Liem alerted me to the local seismic network and sent the Mach 22 seismic plot from the Jim Creek Station. A seismic signal was also recorded at the Cultus Station and Stanwood Station. 
Seismic network from the Pacific Northwest Seismic Network
(Stanwood seems a bit far from Stanwood proper)

Jim Creek

Cultus Mountain


All three stations record two events at approximately the same time and at the same time that the landslide event was reported to have happened. If this signal is from the slide, it indicates that two separate events took place a few minutes apart.

I checked other stations a bit further afield and found no signal, further suggesting that the slide was the source of the seismic signal.


Ryan M. Ferris said...

Dan: Visually, it looks like there are three signals in the Cultus and Jim Creek stations and a weaker recording of that a longer "third" signal in Stanwood. There is 'noise' in the Jim Creek and Stanwood station that is not recorded in the Cultus station. What is the chance that a minor seismic event preceded the slide?

Debi R said...

Thank you for your awesome explanations. I figured the area was unstable, just didn't know its history. So senseless to allow any building of homes in such areas. Simply senseless!

Liembo said...

What do you make of the 1.1 magnitude quake just adjacent to the slide area on March 10?


Anonymous said...

Much more informative then the news.
Also in keeping with what I had heard over flying the area ten years ago with salmon biologists.


Anonymous said...

Is there a cumulative rainfall threshold for landslides that includes the Oso area. The USGS has rainfall thresholds for the Seattle area. Available rainfall data for Darrington near Oso would have exceeded the Seattle cumulative rainfall threshold. Such a threshold might identify times for monitoring and actions that could possibly prevent such disasters.

Dan McShane said...

Thanks for the comments and attention to this difficult event. The plots are a bit rough and Jim Creek signal is noisy. As for an earlier seismic event as a trigger, I do not think so. A 1.1 just would not generate much forcing.
Anon: You are correct that threshold water levels may warrant more diligent monitoring; however, a challenge of deep-seated slide is that they do nor correspond to the same threshold monitoring as there is typically a lag time for the water to penetrate so deep.

AareneX said...

Your blog is fascinating--I'm learning so much that I wish I could've learned in my college geology class (where I earned my all-time lowest grade EVER, a testament to a truly uninspiring instructor).

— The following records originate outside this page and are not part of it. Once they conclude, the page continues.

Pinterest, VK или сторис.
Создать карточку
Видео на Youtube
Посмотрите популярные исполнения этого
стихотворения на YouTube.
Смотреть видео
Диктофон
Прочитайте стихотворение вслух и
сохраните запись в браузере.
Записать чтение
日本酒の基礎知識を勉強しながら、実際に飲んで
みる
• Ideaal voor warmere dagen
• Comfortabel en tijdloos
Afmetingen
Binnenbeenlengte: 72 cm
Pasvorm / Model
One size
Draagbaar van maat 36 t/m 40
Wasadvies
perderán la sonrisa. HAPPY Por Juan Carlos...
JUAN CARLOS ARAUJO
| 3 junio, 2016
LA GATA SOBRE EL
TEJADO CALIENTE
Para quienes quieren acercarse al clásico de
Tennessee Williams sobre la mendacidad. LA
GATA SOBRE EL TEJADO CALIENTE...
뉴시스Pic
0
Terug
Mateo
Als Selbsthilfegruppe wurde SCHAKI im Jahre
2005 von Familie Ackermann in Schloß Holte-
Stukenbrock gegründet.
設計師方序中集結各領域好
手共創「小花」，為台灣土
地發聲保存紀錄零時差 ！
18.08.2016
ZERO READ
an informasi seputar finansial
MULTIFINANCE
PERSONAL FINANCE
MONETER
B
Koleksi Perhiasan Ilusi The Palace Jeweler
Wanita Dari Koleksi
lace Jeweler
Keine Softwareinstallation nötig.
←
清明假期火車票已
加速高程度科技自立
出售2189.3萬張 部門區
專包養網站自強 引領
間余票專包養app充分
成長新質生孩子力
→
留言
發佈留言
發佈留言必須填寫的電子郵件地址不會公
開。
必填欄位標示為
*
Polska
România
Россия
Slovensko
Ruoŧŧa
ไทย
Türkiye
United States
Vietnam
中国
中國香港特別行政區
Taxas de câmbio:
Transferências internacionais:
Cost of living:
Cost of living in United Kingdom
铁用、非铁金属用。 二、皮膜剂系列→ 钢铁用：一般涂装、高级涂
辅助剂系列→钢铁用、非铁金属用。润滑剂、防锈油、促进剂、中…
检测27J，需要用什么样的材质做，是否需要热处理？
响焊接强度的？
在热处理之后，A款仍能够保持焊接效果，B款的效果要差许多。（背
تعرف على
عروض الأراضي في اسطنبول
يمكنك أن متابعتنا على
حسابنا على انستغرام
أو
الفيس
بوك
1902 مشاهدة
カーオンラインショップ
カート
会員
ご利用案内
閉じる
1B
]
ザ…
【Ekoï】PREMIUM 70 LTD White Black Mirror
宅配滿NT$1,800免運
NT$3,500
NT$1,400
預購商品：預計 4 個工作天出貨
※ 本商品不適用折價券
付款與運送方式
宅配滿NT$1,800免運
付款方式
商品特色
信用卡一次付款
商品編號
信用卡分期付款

Here's a question for you: I live practically on top of the Jim Creek seismic station (judging by the map...I'm not sure exactly where it is IRL, probably closer to the Navy's towers?) This landslide business is making me a bit, err, morbidly curious about the stability of Ebey Mountain. One would suppose it is comprised of the same stuff as the material above Steelhead Drive, but lacking LIDAR and a drill, how would I know?

I suppose that not having a river at the base of the the slope makes a significant difference--but remember that dreadful grade in Geology 101, I could be completely wrong!